Peut-être, quand tu étais petit, tu aurais bien aimé toi aussi que quelqu’un vienne te chercher à la sortie de l’école, te prenne par la main et t’embrasse sur la joue en te demandant : « alors, c’était comment aujourd’hui ? qu’avez-vous fait ? c’était bien la cantine ?». Non, au lieu de ça, tu seras sûrement rentré chez toi seul, en repensant aux humiliations subies durant cette journée merdique où tu as perdu toutes tes billes en un instant, où tes copines n’ont pas voulue jouer avec toi à l’élastique, où celle que tu convoitais depuis la rentrée t’a dis « non mais ça va pas la tête ou quoi ?», et tu rentreras dans la maison vide et sombre en attendant tes parents, cadres dans une grande entreprise ou fonctionnaires d’un service public de télécommunication. Tu auras pris ton chocolat froid qui sortait du frigo. Et dans la solitude de ta chambre, où ton frère ou ta sœur sera encore venu fouiller, tu feras tes devoirs sous la lampe de bureau à tête de Mickey. Tu commenceras par les maths. C’est ta matière préférée. Tu additionneras les bénéfices, diviseras la masse salariale, multiplieras les profits et dividendes pour faire plaisir aux actionnaires, et soustrairas, à l’aide d’un trait de plume les éléments inutiles et retords de ton champ d’action : les hommes, au centre des préoccupations de l’entreprise.

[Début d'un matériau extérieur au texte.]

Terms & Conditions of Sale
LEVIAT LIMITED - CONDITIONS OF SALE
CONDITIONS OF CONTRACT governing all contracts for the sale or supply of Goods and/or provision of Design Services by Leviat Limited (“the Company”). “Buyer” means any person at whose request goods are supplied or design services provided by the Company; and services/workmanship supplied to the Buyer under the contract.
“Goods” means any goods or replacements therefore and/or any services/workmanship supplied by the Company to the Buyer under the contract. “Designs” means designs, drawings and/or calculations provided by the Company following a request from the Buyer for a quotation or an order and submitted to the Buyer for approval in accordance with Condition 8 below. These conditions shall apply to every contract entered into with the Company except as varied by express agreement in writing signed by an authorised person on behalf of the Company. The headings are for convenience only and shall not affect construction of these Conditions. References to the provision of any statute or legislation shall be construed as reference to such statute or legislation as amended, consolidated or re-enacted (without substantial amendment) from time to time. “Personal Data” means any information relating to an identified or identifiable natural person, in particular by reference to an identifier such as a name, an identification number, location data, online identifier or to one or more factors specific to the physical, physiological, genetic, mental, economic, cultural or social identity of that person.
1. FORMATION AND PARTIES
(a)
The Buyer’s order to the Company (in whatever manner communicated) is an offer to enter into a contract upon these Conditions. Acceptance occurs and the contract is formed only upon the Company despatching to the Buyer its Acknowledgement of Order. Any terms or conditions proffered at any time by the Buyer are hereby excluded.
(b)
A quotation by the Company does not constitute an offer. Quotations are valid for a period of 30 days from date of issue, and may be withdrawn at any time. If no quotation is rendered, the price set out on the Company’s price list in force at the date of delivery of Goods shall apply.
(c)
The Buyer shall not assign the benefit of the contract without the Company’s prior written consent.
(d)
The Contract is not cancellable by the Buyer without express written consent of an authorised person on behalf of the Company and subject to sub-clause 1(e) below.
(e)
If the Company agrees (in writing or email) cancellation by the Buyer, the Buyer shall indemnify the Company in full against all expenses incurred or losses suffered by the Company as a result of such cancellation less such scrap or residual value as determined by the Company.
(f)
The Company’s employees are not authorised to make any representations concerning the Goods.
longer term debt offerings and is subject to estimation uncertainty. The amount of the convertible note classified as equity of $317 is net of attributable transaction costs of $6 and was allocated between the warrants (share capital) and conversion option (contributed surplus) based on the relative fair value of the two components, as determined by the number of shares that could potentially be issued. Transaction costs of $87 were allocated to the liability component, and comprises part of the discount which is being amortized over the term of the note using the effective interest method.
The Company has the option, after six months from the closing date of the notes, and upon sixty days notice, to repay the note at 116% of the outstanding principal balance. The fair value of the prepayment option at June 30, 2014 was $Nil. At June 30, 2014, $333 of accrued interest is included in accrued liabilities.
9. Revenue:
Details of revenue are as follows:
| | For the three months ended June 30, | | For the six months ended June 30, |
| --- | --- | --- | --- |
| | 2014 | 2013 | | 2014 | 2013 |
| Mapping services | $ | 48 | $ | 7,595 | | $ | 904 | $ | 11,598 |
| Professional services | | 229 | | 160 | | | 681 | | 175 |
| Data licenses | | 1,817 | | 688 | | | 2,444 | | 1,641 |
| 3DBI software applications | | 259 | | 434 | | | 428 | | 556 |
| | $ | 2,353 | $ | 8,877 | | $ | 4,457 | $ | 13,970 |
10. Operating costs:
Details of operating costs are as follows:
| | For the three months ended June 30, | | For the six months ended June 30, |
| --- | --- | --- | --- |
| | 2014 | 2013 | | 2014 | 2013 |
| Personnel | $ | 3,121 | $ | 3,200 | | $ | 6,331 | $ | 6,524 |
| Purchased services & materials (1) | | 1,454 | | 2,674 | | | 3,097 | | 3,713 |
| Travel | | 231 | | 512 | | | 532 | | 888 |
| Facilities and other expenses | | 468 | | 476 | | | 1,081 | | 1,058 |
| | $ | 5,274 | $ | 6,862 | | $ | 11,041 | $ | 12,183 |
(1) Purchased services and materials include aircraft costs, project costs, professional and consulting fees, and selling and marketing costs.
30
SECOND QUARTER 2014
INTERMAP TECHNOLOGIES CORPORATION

Ce soir-là, sur un petit carnet qui reste caché sous ton matelas, tu auras écris à la page « qu’est-ce que je ferais plus tard ?» : « je veux devenir financier, très diplômé et autoritaire, comme ça je pourrais diriger mes équipes et les humilier en faisant du management par le stress et la terreur ».

Et tu décideras alors de tout sacrifier pour ça.

 

Librement inspiré par le livre de Ivan du Roy, Orange stressé aux éditions La Découverte.